Sesampai di rumah Rahab apa yang terjadi? Kita sama-sama tahu bahwa akhirnya Rahab menyembunyikan 2 mata-mata Israel itu di sotoh rumahnya, dan ia mengatakan kepada pasukan negerinya bahwa mata-mata itu sudah keluar dari rumahnya. Sebenarnya keputusan ini keputusan yang tidak wajar. Keputusan yang wajar ialah mestinya Rahab melaporkan kehadiran dua mata-mata itu ke pengawal-pengawal raja. Bukankah yang mau dihancurkan adalah bangsanya sendiri? Kerabat, teman-teman, rekan kerja, bahkan mungkin sanak familinya semua ada di kota itu. Lagi pula yang menginginkan mata-mata itu adalah rajanya sendiri yang wajib ditaati. Seharusnya Rahab tahu resikonya jika ia ketahuan menyembunyikan mata-mata itu maka pastilah ia dijatuhi hukuman mati. Lagipula tidak pernahkah Rahab berpikir jika kotanya dihancur luluhkan bagaimana dengan masa depan dan pekerjaannya? Yakinkah ia akan diberi pekerjaan oleh orang Israel? Atau malah dijadikan budak dan menjadi lebih parah dari seorang pelacur.

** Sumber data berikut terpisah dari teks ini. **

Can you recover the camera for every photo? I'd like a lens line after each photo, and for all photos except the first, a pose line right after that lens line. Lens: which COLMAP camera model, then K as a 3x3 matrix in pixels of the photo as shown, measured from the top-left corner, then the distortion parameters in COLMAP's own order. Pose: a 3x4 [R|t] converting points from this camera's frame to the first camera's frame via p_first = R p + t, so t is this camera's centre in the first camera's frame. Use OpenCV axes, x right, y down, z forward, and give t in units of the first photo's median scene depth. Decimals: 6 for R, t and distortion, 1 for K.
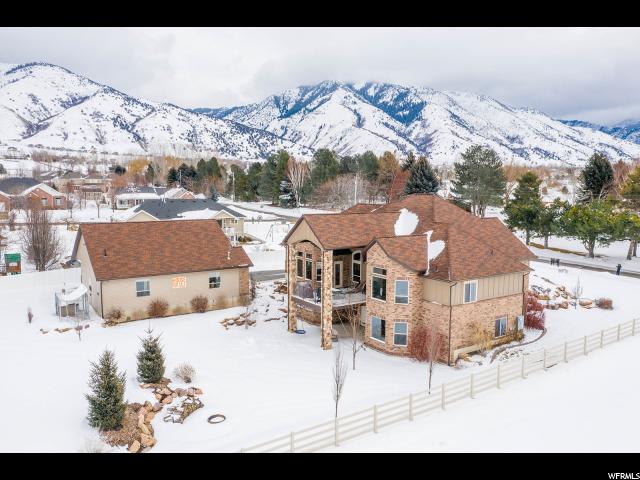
lens RADIAL K [[527.7, 0, 320.0], [0, 527.7, 240.0], [0, 0, 1]] dist [-0.016205, -0.004616]
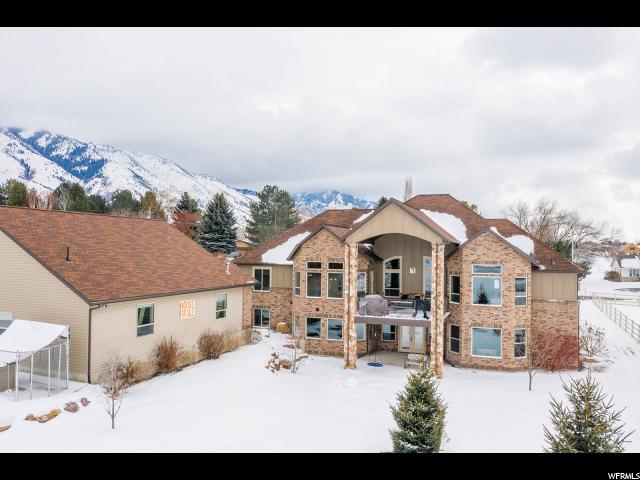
lens RADIAL K [[517.6, 0, 320.0], [0, 517.6, 240.0], [0, 0, 1]] dist [-0.009589, -0.003420]
pose [[0.809800, 0.016588, 0.586471, -0.034210], [0.055694, 0.992913, -0.104985, 0.005077], [-0.584056, 0.117680, 0.803138, 0.030690]]
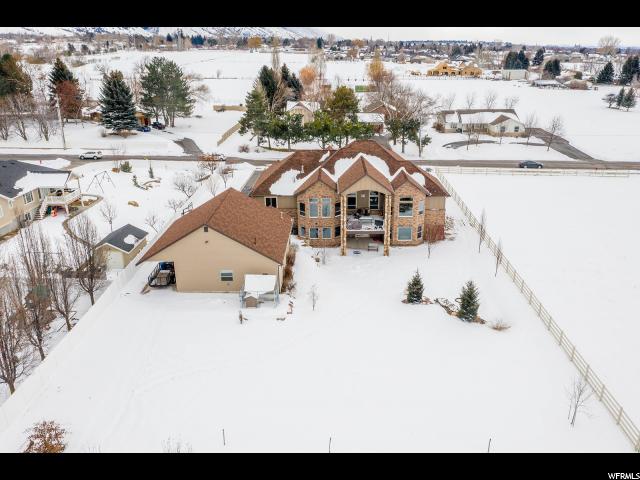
lens RADIAL K [[527.7, 0, 320.0], [0, 527.7, 240.0], [0, 0, 1]] dist [-0.016205, -0.004616]
pose [[0.571090, -0.291970, 0.767209, -0.079976], [0.109224, 0.953326, 0.281495, -0.018600], [-0.813588, -0.076961, 0.576325, 0.016596]]
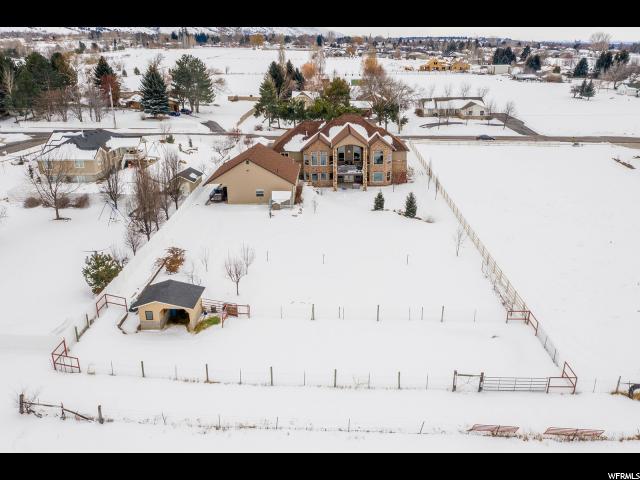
lens RADIAL K [[527.7, 0, 320.0], [0, 527.7, 240.0], [0, 0, 1]] dist [-0.016205, -0.004616]
pose [[0.571377, -0.298305, 0.764554, -0.118173], [0.113044, 0.951328, 0.286698, -0.016530], [-0.812865, -0.077384, 0.577288, -0.010488]]
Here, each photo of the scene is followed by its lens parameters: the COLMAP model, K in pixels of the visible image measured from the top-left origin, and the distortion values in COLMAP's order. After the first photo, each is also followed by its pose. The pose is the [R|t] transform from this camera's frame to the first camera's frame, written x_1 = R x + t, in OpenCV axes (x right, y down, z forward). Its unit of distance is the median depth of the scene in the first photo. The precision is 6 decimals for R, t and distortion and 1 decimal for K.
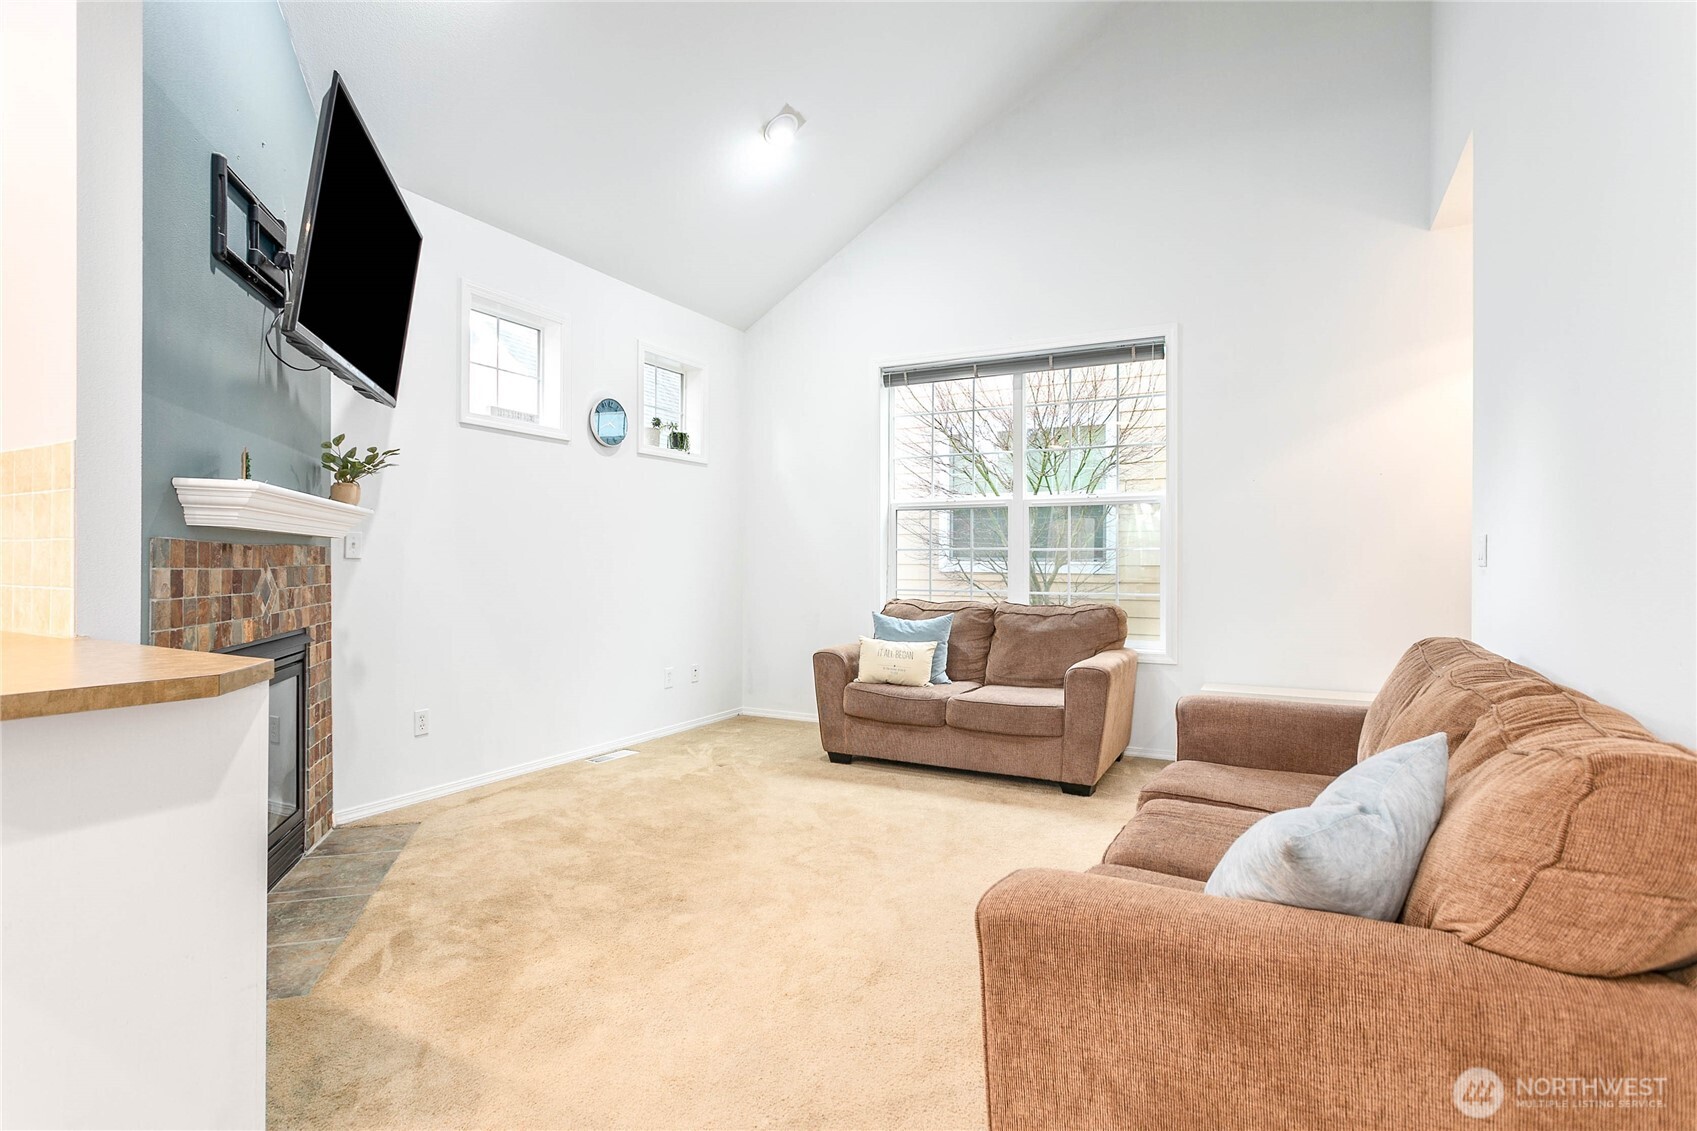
lens RADIAL K [[849.7, 0, 843.9], [0, 849.7, 561.5], [0, 0, 1]] dist [-0.007234, 0.001092]
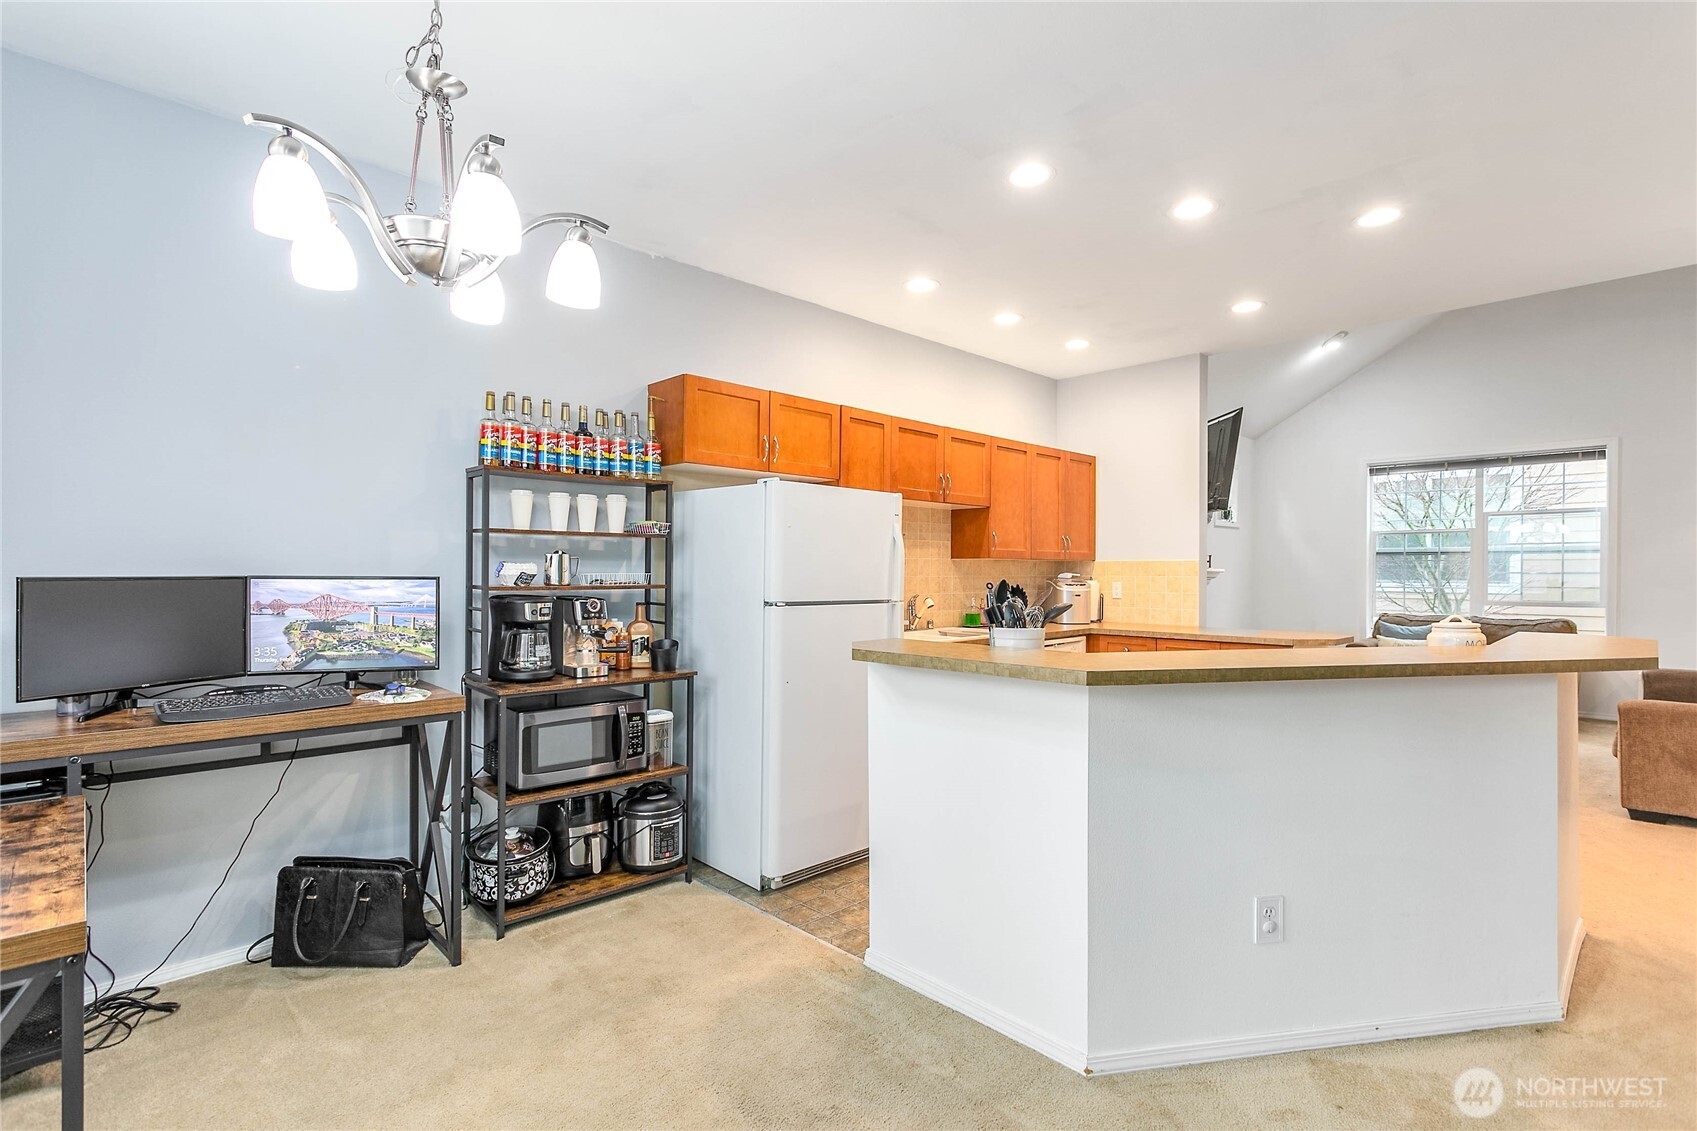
lens RADIAL K [[806.0, 0, 842.4], [0, 806.0, 577.6], [0, 0, 1]] dist [0.001644, 0.001803]
pose [[0.950323, 0.002162, -0.311257, -0.478320], [0.001052, 0.999948, 0.010157, -0.042152], [0.311263, -0.009980, 0.950271, -0.820133]]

Saya kira Rahab sudah memahami resiko-resiko yang akan dihadapinya. Namun mengapa ia masih memilih untuk menyembunyikan mata-mata Israel tersebut? Jawabannya ada di ayat 10-11, yaitu karena ia sudah mendengar apa yang Allah perbuat bagi umat Israel; antara lain mengeringkan air Laut Teberau; dan ia juga mendengar bagaimana Allah menyertai Israel mengalahkan raja Sihon dan Og. Dan karena apa yang didengarnya itulah akhirnya Rahab mengakui bahwa Allah Israel adalah Allah yang benar; Allah atas langit dan bumi. Baginya ketaatan kepada Allah yang benar jauh lebih bernilai daripada harus taat kepada raja negrinya sekalipun. Rahab percaya sebelum ia melihat dan mengalami Allah sendiri. Ia percaya ketika ia masih hanya mendengar.
Rahab berbeda dengan Gideon yang tidak yakin akan janji penyertaan Allah kepadanya. Rahab juga tidak sama dengan Filipus yang meminta bukti bahwa Yesus itu sudah bangkit. Rahab memiliki iman yang besar terhadap Allah pencipta langit dan bumi. Iman yang mengantarnya untuk percaya walau belum melihat. Kepada orang seperti inilah Yesus ingin berkata "....Berbahagialah mereka yang tidak melihat, namun percaya. (Yoh. 20:29)."
Bagaimana dengan saudara? Sudahkah saudara menaruh rasa percaya kepada Tuhan walau saudara baru mendengar akan keajaiban cara kerja Tuhan kita? Atau mungkin pertanyaan yang lebih tepat: Masihkah saudara percaya kepada Tuhan walau saudara menghadapi jalan yang buntu? Mungkin saudara mengalami pergumulan yang berat saat ini. Kehidupan saudara sedang terombang ambing oleh badai kehidupan. Masa depan menjadi kabur dan jalan seakan semakin sukar untuk kita lewati. Kitapun menjadi bingung untuk mengambil sebuah keputusan. Dalam semuanya itu masihkah kita percaya akan tangan Tuhan yang senantiasa turut campur atas permasalahan kita? Masihkah kita percaya akan janji penyertaannya? Masihkah kita memiliki iman kepada-Nya? Mungkin kita belum menemukan jalan keluar dari kebuntuan masalah itu. Namun marilah kita tetap percaya bahwa Tuhan pasti bekerja. Percayalah walau kita belum melihat dan belum mengalami sendiri bagaimana Tuhan bekerja saat ini. Percayalah bahwa kita punya Tuhan yang benar dan ajaib. Dan percayalah bahwa kita punya Tuhan yang begitu mengasihi kita. Bukankah kita sudah mendengar bagaimana Ia rela tergantung di kayu salib untuk menyelamatkan kita? Karena itu percayalah.